Na potencjalną kolizję będziemy musieli długo poczekać, bo nawet w najgorszym przypadku asteroida dotrze do nas dopiero w 2113 roku. Jednak jego średnica sprawia, że obawiamy się nawet najmniejszej szansy wynoszącej 1/1,84E6. Ale co gdyby?

Jeśli tak się stanie, konsekwencje dla Ziemi mogą być katastrofalne. Powierzchnia Ziemi nosi wiele śladów zderzenia z nieproszonymi gośćmi – jak gigantyczny kanadyjski krater o średnicy 200 km, powstały w wyniku uderzenia asteroidy o średnicy 5–10 km.

Drugie miejsce w rankingu jest oczywiście mniejsze, ale jest w stanie wykopać dziurę o szerokości kilku kilometrów, tak jak robił to już jego brat, który utworzył krater Berringer w USA, od 50 tysięcy lat. Co się stanie, jeśli meteoryt uderzy w gęsto zaludnione miasto? Jeśli zrealizuje się najgorszy scenariusz, pocieszenie jest tylko jedno - że ani Wy, ani ja, drodzy czytelnicy, nie dożyjemy tej ponurej daty.

1. 2010RF12

Szansa na kolizję wynosi 1 do 16.
Szacowana data: 5 września 2095, 23:50

Największym zagrożeniem z kosmosu dla Ziemi jest asteroida 2010RF12. Jego średnica jest skromna – zaledwie 9 metrów, ale ma największe prawdopodobieństwo zderzenia się z Ziemią ze wszystkich wymienionych. Według obliczeń naukowców jest to 5%.

2010RF12 przeleciał już niebezpiecznie blisko Ziemi, w odległości zaledwie 79 tys. km. To prawda, że mogły go podziwiać tylko pingwiny, ponieważ był widoczny tylko z bieguna południowego. Na szczęście ze względu na małą średnicę 2010RF12 raczej nie spowoduje znaczących uszkodzeń i prawdopodobnie rozpadnie się w atmosferze.

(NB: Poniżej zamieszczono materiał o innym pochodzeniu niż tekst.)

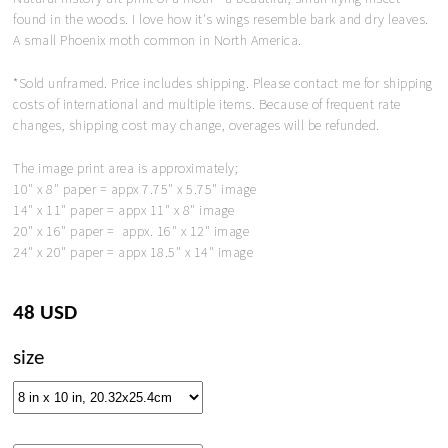
found in the woods. I love how it's wings resemble bark and dry leaves.
A small Phoenix moth common in North America.
*Sold unframed. Price includes shipping. Please contact me for shipping
costs of international and multiple items. Because of frequent rate
changes, shipping cost may change, overages will be refunded.
The image print area is approximately;
10" x 8" paper = appx 7.75" x 5.75" image
14" x 11" paper = appx 11" x 8" image
20" x 16" paper = appx. 16" x 12" image
24" x 20" paper = appx 18.5" x 14" image
48 USD
size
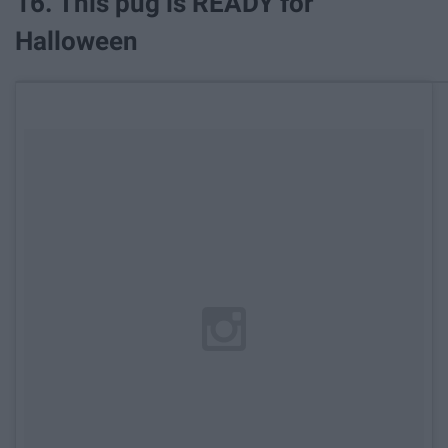
16. This pug is READY for
Halloween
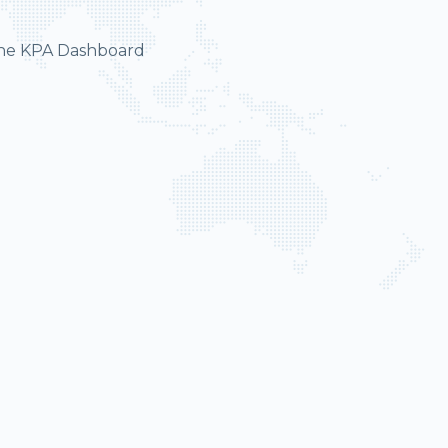
 the KPA Dashboard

Maksimum, do czego zdolna będzie asteroida, to imponująca kula ognia, jak na koncercie rockowym. Siła eksplozji będzie gorsza od tej w Czelabińsku, która, jak pamiętamy, miała średnicę 17 metrów.

Czy to oznacza, że zagrożenie z kosmosu dla Ziemi jest mocno przesadzone? Sami naukowcy twierdzą, że widoczne asteroidy nie są tak straszne, jak niewidzialne. Na przykład żadne obserwatorium nie zarejestrowało tego samego meteorytu z Czelabińska, dopóki nie wybił on okien w domach mieszkańców miasta. Kto wie, jakie nieznane niebezpieczeństwo zbliża się do nas z nieskończonej ciemności kosmosu? Czy Ziemi uda się uniknąć zagłady? Jeśli tego nie zrobimy, nasi potomkowie na pewno się o tym dowiedzą.